Tomorrow Tomorrow and Tomorrow charts Bill Fay's humane and compassionate songs
"Tomorrow Tomorrow And Tomorrow"
If ever a glossary of music biz archetypes was compiled, Bill Fay’s story would provide a neat definition of a cult hero.
The London-based songwriter’s first two albums didn’t find much of an audience. Unfairly but perhaps understandably so: while 1970’s self-titled debut is somewhat in tune with the singer-songwriter norms of the era, the more pronouncedly apocalyptic mood of 1971’s Time of the Last Persecution packs plenty of potential to harsh anyone’s mellow post-hippie era vibes. Dropped by his label, Fay reportedly quit music, reemerging in the early 2010s with a string of superb ‘comeback’ albums on Dead Oceans (2020’s minimalist and hushed Countless Branches especially is a masterpiece of deceptively direct songcraft). Unusually, these more recent records are arguably superior to the 70s albums, which had acquired the status of lost classics and praise from such notables as Jeff Tweedy (Wilco have covered Fay’s “Be Not So Fearful”) and Kevin Morby during Fay’s silence.
Following recent reissues of two compilations of demos and home recordings (Still Some Light Pt. 1 and Pt. 2), this updated and expanded reissue of Tomorrow Tomorrow and Tomorrow sheds further light on how Fay managed to hone and distil his more florid early songwriting style until the only the truest essence of expression and sentiment remained during his break from music. Although four decades separate Time of the Last Persecution and Fay's first ‘comeback’ album, 2012’s superbly resonant Life Is People, Fay never stopped writing and recording new material: he just continued to hone his craft without much expectation of the material ever being heard more widely.
Recorded between 1978 and 1980, Tomorrow Tomorrow and Tomorrow charts the unfinished efforts to produce a third Bill Fay album, a project initiated by Bill Stratton and Gary Smith, two musicians (and fans), seeking out Fay – by then mostly forgotten and long without a label – in hope of new music.

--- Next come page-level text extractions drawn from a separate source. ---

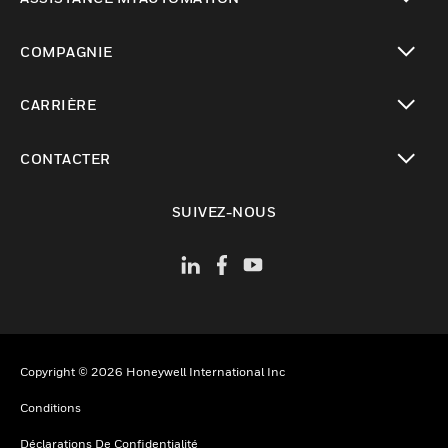
toggle view
COMPAGNIE
toggle view
CARRIÈRE
toggle view
CONTACTER
toggle view
SUIVEZ-NOUS
Copyright © 2026 Honeywell International Inc
Conditions
Déclarations De Confidentialité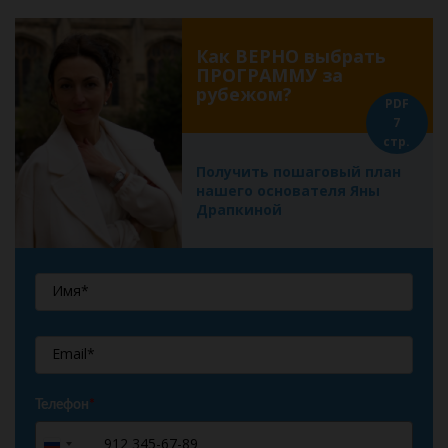
Как ВЕРНО выбрать
ПРОГРАММУ за
рубежом?
PDF
7
стр.
Получить пошаговый план
нашего основателя Яны
Драпкиной
Телефон
*
+7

It's not the most obvious starting place for a Fay novice: the arrangements don’t always gel and the recording quality varies widely. However, the songs are without fail potent and convincingly delivered. There are tunes here that echo the more sprawling templates of Time of the Last Persecution (notably “After The Revolution”, newly covered by Marlon Williams as part of an ongoing series of Fay covers by contemporary artists) but also, intriguingly, songs that have all the inviting warmth, time-worn wisdom and sense of wide-eyed wonder balancing with ire against intolerance and injustice that makes Fay's more recent albums so appealing. Minimalist and virtually glowing with hushed solemn beauty, "Hypocrite", "We Are Raised" and "A Coast No Man Can Tell" (revised for Life Is People) all sound like standards, or secular hymns built to last for centuries. Fay's gentle and earnestly uncynical vision must have been seriously out of time in the era of punk and new wave, but this is ultimately ageless stuff that’s immune to passing fads and fashions: if ever there was a perfect time for Fay’s humane and compassionate songs, it’s right now.